*ASSIGNED TASK*
From the entries that follow, extract each line holding the string "διαμόρφωσης".

*AVAILABLE DATA*
* * * *

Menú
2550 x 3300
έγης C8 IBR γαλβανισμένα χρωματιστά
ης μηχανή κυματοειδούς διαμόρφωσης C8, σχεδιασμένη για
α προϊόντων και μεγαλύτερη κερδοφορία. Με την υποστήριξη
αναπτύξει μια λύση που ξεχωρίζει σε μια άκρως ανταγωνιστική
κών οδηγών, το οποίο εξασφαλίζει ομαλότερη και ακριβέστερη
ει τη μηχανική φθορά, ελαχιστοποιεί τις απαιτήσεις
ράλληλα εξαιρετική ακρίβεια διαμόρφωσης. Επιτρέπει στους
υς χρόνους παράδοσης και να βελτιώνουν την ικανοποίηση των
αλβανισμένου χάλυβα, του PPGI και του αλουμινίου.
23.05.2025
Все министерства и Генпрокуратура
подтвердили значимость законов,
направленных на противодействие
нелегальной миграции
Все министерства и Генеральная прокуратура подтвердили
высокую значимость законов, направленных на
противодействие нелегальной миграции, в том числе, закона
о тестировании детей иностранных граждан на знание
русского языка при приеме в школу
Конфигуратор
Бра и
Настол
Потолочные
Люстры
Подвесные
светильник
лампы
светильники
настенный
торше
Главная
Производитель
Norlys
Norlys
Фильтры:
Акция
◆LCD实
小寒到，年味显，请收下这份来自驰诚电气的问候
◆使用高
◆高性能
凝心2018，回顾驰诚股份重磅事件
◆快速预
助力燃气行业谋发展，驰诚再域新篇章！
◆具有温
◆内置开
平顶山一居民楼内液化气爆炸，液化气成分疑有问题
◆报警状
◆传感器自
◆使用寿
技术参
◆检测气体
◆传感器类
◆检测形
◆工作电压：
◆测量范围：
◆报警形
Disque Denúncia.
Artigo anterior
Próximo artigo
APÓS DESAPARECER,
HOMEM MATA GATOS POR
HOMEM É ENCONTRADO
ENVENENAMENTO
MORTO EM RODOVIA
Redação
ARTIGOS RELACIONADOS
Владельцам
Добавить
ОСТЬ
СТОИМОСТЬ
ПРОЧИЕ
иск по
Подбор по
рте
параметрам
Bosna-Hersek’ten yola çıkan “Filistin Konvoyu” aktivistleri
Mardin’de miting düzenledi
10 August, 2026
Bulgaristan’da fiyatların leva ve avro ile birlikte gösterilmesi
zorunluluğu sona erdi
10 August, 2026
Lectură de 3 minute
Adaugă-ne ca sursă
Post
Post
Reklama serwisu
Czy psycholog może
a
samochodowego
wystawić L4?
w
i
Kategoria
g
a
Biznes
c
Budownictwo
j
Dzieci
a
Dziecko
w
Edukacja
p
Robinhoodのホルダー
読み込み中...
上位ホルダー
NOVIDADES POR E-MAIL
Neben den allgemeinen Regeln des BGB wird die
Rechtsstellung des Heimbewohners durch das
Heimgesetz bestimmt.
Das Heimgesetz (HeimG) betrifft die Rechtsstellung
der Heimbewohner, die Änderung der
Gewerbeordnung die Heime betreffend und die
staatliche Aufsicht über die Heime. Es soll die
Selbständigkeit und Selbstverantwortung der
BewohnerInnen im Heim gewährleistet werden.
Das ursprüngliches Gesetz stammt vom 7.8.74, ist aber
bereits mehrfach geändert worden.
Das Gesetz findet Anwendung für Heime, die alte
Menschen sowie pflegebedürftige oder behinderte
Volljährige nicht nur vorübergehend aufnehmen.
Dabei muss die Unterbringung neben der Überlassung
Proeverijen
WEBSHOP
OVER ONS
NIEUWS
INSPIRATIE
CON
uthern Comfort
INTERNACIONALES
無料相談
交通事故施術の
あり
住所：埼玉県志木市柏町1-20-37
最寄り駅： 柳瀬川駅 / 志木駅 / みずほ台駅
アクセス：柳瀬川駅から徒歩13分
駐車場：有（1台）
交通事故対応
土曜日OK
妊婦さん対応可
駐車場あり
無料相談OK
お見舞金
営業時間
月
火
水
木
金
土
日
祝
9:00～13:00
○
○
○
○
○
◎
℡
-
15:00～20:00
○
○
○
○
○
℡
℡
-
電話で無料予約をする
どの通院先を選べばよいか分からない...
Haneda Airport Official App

* * * *

*ANSWER TO THE PROBLEM*
ης μηχανή κυματοειδούς διαμόρφωσης C8, σχεδιασμένη για
ράλληλα εξαιρετική ακρίβεια διαμόρφωσης. Επιτρέπει στους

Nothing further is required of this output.